Foto Al Jazeera Net
Dalam langkah mengejutkan yang mengubah politik regional, Presiden AS Donald Trump mengumumkan pencabutan semua sanksi yang dijatuhkan pada Suriah selama kunjungannya ke Arab Saudi pada 13 Mei 2025. Keputusan ini, menurut para pengamat merupakan titik balik yang tak terduga dalam pendekatan AS setelah bertahun-tahun kebijakan keterasingan dan sanksi berat.
’Mengutip Hassan Al-Shaghel dalam artikelnya yang diterbitkan Al Jazeerah Netpada tanggal 15 Mei 2025, bahwa pergeseran ini—hasil dari upaya diplomatik regional yang dipimpin oleh Arab Saudi, Qatar, dan Turki—bukan sekadar keputusan sepihak.
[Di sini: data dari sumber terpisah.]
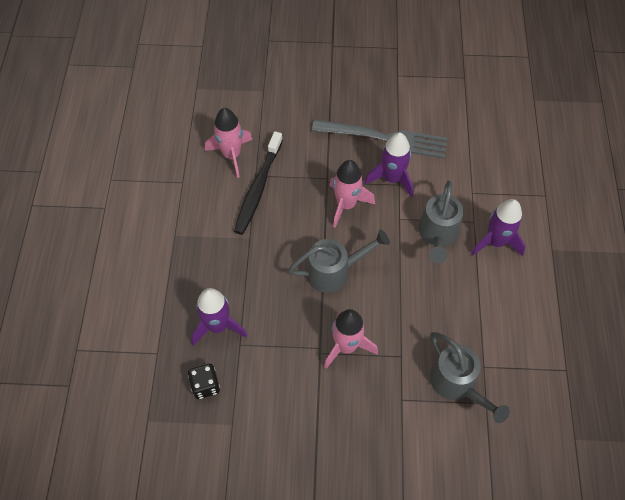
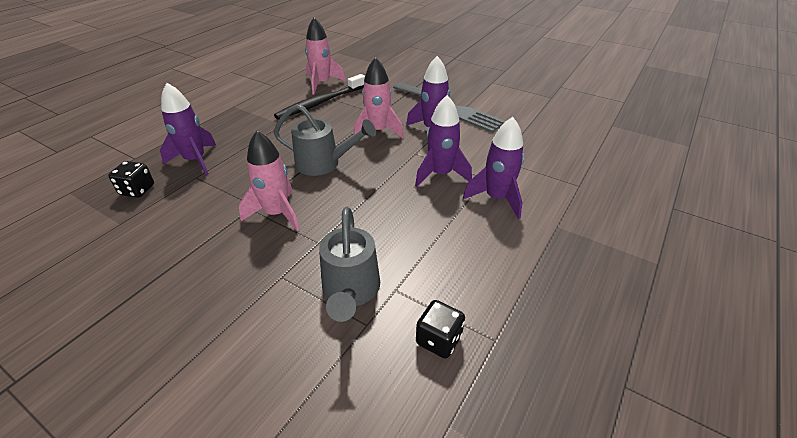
camera: 30 degrees right, 20 degrees down
(437, 235) = (440, 174): grey watering can -> purple rocket
(535, 389) = (439, 340): none -> black dice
Sebaliknya, hal ini mencerminkan perubahan dalam iklim politik regional dan internasional serta keinginan untuk mengintegrasikan kembali Suriah ke dalam sistem internasional setelah lebih dari satu dekade terisolasi.
1- Dukungan Regional
Kunjungan Trump ke Riyadh mencakup pertemuan tingkat tinggi dengan para pemimpin Teluk, dan pertemuan bersejarah dengan Presiden Suriah Ahmed al-Sharaa merupakan salah satu sorotan kunjungan tersebut.
Pengumuman pencabutan sanksi merupakan indikasi yang jelas bahwa lembaran baru sedang dibuka antara Washington dan Damaskus.
Keputusan tersebut bertepatan dengan seruan berulang kali dari Arab Saudi, Qatar, dan Uni Eropa untuk meninjau sanksi yang dijatuhkan kepada Suriah, dengan tujuan memfasilitasi proses rekonstruksi, sekaligus menegaskan rasa hormat mereka terhadap persatuan dan kedaulatan Suriah.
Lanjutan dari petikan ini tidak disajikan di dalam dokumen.